_作業内容:_
[1] 寮長の訃報を伝えるコラムのうち、「いろいろと報道されている各選」から「とを、きっと思い出すだろう。」までの部分を一字一句変えずに書き写してください。
[2] 寮長の訃報を伝えるコラムによると、寮長が陽に自分の「ルイヴィトン」のバッグを貸したのはなぜですか。1～3文で説明してください。
[3] 寮長の訃報を伝えるコラムでは、菅野光夫氏はどこの寮の寮長だったと書かれていますか。

*** 分析用テキスト ***

2007年03月26日
「寮長」菅野氏の訃報(ふほう):高山通史
日本ハムの07年が始まった。千葉マリンでの開幕カード2試合、ロッテ戦が終わった。ともに引き分け。内容のある、面白い試合だった。ただ何か、気持ちは乗り切れなかった。そんな時は、なかなか原稿が書けない。サラリーマンとしてはあってはいけないことだが、よく記者たちの間で表す「筆が乗らない」状態だった。あの昨季の感動的な終盤戦の印象が強いからなのか。新庄がいなくなって、初めてのシーズンだからなのか。千葉から東京へと移動する電車の中、考え込んでしまった。
様々な要素が複雑に絡んでいるのだろうが、思い当たることが1つ。22日の開幕2日前の練習中だった。鎌ケ谷の2軍の「勇翔寮」の寮長だった菅野光夫氏の訃報(ふほう)が飛び込んできた、ことだった。
いろいろと報道されている各選手たちの悼む言葉の数々が、人柄を物語っている。報道陣も「寮長」と呼んで、慕っていた。寮の前で選手の出待ちをしていれば「誰を取材したいの」と聞き、寮に不在かどうか、練習があと何時間くらいで終わりそうかなど、教えてくれた。球場事務所の終業時間を過ぎても記者室で原稿を書き、締め切りに間に合わないと、焦っていると特別に時間を「延長」してくれた。記者が特別に間違った取材のやり方をすれば、容赦なく怒られた。
厳しい人だった。だが“人を見て”接するような方ではなかった。選手に対してもそうだったが、誰に対しても「寮長」は筋が通っていた。間違っていたことをすれば怒る、人が困っていれば助ける。練習態度がふまじめに見えた選手を呼び出し、こんこんと説教をしたという話を何度も聞いた。陽が1年目のキャンプへ出発する時、移動用のバッグがないと騒いでいると、自分の「ルイヴィトン」のバッグを惜しげもなく貸した。言動すべてに、愛情があった。
そんな「寮長」の人柄を表す、一言が胸に残っている。順調に主力選手への道を歩んできた、それほど2軍暮らしの経験がないはずの金子誠は、こう言った。「菅野さんには僕が一番、世話になったと思う」。たぶん、そう思っているのは金子だけではないのだろう。誰もが、自分が「一番-」と思うほどの接し方をされてきたのだろうと。今季、一気に若返りを図っているチーム。いつか昨季のような快挙を遂げた時には「寮長」の存在があったことを、きっと思い出すだろう。

*** 記録抜粋 ***

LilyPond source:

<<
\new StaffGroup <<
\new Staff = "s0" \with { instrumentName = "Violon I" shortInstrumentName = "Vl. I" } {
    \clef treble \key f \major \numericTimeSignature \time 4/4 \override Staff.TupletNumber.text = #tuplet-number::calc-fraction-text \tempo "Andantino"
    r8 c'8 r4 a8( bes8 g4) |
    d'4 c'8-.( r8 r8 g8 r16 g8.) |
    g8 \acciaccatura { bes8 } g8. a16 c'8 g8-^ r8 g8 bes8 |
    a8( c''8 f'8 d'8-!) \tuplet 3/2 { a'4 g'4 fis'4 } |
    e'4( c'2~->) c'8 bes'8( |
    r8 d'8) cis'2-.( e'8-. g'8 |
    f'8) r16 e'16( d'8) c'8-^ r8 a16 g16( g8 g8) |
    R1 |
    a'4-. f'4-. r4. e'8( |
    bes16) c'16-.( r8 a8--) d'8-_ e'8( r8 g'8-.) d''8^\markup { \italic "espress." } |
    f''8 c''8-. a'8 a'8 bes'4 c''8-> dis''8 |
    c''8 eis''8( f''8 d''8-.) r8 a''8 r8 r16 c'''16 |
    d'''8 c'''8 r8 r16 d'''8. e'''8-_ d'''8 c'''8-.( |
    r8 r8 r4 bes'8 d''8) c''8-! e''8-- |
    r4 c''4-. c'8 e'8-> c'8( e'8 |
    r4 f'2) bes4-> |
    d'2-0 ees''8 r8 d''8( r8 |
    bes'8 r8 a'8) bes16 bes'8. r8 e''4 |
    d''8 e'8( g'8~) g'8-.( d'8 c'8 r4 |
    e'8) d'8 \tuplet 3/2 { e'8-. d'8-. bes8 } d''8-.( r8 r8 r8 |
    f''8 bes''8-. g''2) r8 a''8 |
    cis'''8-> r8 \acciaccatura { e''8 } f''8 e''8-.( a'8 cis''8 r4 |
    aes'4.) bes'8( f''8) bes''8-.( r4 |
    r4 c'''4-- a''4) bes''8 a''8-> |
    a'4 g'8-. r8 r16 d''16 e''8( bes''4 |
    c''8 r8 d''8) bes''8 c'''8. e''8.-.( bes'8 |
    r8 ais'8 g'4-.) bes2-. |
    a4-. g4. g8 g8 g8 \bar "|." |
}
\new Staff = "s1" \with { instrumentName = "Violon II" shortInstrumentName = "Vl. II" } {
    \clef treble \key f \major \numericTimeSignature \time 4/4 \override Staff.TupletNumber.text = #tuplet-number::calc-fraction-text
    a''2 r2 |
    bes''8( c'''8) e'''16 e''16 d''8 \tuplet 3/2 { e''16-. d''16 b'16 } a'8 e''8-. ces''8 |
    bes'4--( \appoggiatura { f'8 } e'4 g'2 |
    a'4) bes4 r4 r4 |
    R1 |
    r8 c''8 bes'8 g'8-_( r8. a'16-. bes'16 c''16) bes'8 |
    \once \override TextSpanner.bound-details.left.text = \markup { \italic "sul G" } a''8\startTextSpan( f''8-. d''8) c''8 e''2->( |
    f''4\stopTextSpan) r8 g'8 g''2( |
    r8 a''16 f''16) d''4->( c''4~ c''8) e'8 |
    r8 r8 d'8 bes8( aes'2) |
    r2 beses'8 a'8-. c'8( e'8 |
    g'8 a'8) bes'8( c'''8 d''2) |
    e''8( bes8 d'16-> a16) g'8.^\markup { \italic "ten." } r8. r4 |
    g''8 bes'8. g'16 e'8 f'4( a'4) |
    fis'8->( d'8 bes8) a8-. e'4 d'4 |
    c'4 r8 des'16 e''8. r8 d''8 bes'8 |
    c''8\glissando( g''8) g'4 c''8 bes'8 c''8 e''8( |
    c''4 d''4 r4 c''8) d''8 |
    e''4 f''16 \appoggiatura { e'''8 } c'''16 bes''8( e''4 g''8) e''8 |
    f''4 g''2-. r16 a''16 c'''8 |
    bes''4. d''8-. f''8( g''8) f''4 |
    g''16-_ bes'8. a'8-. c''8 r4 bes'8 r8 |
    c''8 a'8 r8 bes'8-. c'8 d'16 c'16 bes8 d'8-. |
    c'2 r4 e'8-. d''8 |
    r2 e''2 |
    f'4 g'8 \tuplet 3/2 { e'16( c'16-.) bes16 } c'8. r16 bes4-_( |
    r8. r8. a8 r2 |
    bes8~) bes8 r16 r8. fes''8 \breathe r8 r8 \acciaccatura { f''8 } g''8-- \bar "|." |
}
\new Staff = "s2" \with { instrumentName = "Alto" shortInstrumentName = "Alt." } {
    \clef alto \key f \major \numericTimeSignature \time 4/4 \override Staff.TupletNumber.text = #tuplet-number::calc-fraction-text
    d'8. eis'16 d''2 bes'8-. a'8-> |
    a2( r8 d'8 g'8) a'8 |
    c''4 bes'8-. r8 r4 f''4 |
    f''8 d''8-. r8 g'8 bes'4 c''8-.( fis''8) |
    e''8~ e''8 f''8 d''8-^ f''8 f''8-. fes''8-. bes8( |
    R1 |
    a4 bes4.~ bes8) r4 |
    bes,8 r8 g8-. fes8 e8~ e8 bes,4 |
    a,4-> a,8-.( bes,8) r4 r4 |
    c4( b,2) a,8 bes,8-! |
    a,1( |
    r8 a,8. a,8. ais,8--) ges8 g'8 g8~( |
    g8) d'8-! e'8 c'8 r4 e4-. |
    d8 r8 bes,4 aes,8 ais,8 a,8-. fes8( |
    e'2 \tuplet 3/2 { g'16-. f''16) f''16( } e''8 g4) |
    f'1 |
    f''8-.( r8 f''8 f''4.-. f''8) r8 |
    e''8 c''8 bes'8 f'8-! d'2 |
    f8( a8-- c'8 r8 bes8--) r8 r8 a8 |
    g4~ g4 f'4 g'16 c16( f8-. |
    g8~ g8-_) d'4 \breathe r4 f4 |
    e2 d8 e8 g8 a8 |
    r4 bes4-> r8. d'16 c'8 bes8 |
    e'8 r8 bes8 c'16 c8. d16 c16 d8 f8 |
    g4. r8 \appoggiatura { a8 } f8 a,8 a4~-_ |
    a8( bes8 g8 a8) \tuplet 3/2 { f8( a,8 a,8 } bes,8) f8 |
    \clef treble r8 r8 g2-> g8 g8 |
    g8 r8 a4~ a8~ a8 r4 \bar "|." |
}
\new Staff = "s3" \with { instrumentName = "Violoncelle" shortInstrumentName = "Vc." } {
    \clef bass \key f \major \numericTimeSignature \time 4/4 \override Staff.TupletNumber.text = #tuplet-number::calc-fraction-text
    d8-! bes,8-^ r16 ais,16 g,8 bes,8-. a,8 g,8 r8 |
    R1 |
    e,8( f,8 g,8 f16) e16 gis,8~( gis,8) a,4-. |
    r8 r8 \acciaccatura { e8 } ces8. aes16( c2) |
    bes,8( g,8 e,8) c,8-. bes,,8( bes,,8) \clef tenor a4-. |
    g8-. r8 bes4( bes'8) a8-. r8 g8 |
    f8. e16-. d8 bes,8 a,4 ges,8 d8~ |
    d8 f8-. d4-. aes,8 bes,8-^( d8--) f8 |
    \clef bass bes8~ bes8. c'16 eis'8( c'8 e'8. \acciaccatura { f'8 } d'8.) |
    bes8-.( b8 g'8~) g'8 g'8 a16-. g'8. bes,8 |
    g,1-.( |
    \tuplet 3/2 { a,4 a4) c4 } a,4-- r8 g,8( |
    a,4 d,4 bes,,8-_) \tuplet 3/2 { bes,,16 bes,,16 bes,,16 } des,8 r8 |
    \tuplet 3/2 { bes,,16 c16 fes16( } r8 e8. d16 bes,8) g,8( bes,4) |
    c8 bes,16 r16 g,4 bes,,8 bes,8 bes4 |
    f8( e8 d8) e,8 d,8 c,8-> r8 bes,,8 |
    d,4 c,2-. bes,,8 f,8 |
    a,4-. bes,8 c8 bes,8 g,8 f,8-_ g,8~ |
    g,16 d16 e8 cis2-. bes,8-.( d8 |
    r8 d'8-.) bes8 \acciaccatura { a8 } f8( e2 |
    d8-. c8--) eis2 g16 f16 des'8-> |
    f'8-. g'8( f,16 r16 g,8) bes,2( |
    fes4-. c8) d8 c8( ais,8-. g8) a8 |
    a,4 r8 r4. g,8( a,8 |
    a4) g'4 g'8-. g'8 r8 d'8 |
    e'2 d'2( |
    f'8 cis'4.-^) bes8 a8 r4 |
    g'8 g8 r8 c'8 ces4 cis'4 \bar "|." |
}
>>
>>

***

_解答一覧:_
[1]
いろいろと報道されている各選手たちの悼む言葉の数々が、人柄を物語っている。報道陣も「寮長」と呼んで、慕っていた。寮の前で選手の出待ちをしていれば「誰を取材したいの」と聞き、寮に不在かどうか、練習があと何時間くらいで終わりそうかなど、教えてくれた。球場事務所の終業時間を過ぎても記者室で原稿を書き、締め切りに間に合わないと、焦っていると特別に時間を「延長」してくれた。記者が特別に間違った取材のやり方をすれば、容赦なく怒られた。
厳しい人だった。だが“人を見て”接するような方ではなかった。選手に対してもそうだったが、誰に対しても「寮長」は筋が通っていた。間違っていたことをすれば怒る、人が困っていれば助ける。練習態度がふまじめに見えた選手を呼び出し、こんこんと説教をしたという話を何度も聞いた。陽が1年目のキャンプへ出発する時、移動用のバッグがないと騒いでいると、自分の「ルイヴィトン」のバッグを惜しげもなく貸した。言動すべてに、愛情があった。
そんな「寮長」の人柄を表す、一言が胸に残っている。順調に主力選手への道を歩んできた、それほど2軍暮らしの経験がないはずの金子誠は、こう言った。「菅野さんには僕が一番、世話になったと思う」。たぶん、そう思っているのは金子だけではないのだろう。誰もが、自分が「一番-」と思うほどの接し方をされてきたのだろうと。今季、一気に若返りを図っているチーム。いつか昨季のような快挙を遂げた時には「寮長」の存在があったことを、きっと思い出すだろう。

[2] 陽が1年目のキャンプへ出発する際、移動用のバッグがないと騒いでいたためです。

[3] 鎌ケ谷の2軍の「勇翔寮」です。